Le due donne condividono certamente un identico destino: messe a dura prova dalla vita, la affrontano con grande forza, seppure in modo diametralmente opposto, ma entrambe si chiedono quale è «il senso, il “perché”. Non cercano la risposta al bene o al male, alla ricchezza o alla miseria, alla pace o alle bombe. Sono troppo piccole per pretendere questo. Sanno che molte verità non sono accessibili a tutti. Si chiedono solo se, nel tempo definito della loro vita, ci sarà un attimo dove non dovranno recitare parti, dove senza bisogni e senza vestiti potranno mostrarsi nude». Custodiscono ancora un grande sogno: un mondo in cui ci sia più spazio per l’essere umano, più comprensione reciproca, più amore.

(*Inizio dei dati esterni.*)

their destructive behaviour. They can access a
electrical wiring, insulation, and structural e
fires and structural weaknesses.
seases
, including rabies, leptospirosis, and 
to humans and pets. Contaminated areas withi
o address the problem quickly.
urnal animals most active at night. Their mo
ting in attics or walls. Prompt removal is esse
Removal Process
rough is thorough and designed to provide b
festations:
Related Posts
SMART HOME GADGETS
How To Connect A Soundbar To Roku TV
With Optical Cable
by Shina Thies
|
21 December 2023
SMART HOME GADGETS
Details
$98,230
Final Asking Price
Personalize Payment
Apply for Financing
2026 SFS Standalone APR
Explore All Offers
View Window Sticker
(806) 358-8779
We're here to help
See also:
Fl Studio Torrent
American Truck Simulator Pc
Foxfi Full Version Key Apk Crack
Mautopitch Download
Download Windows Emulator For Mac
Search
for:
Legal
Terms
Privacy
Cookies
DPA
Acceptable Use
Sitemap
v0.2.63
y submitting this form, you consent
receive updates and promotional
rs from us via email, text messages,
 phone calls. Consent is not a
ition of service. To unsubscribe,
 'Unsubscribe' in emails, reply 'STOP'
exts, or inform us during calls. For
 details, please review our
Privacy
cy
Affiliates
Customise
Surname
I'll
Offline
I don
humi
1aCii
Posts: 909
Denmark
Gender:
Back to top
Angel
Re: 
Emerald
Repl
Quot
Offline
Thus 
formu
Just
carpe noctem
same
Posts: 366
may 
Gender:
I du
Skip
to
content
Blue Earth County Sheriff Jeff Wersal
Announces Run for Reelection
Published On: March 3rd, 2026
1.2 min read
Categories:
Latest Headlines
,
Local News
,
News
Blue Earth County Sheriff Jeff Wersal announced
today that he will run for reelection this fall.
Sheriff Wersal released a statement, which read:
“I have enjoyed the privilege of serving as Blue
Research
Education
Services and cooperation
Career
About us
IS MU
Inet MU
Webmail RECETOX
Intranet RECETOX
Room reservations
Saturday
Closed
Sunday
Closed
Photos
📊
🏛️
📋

Questo racconto racchiude, probabilmente, il senso più profondo del messaggio che l’autore sembra voler trasmettere. Le due donne, anche in balia degli eventi che condizionano la loro esistenza, nonostante abbiano perso quella voglia di amare, di sognare, di esprimersi, di rivelarsi agli altri, conservano in fondo all’anima una piccola scintilla, una scheggia di quell’amore per la vita necessario per sopravvivere, per sperare ancora nel domani, un frammento depositato nel profondo del cuore di ogni uomo, che non scompare a causa delle difficoltà, anzi è proprio allora che si rivela essenziale.

Per veicolare sensazioni così impalpabili, l’autore sceglie, forse consapevolmente, una scrittura molto chiara e semplice, ma non banale, che rende assai scorrevole, ed anche piacevole, la lettura.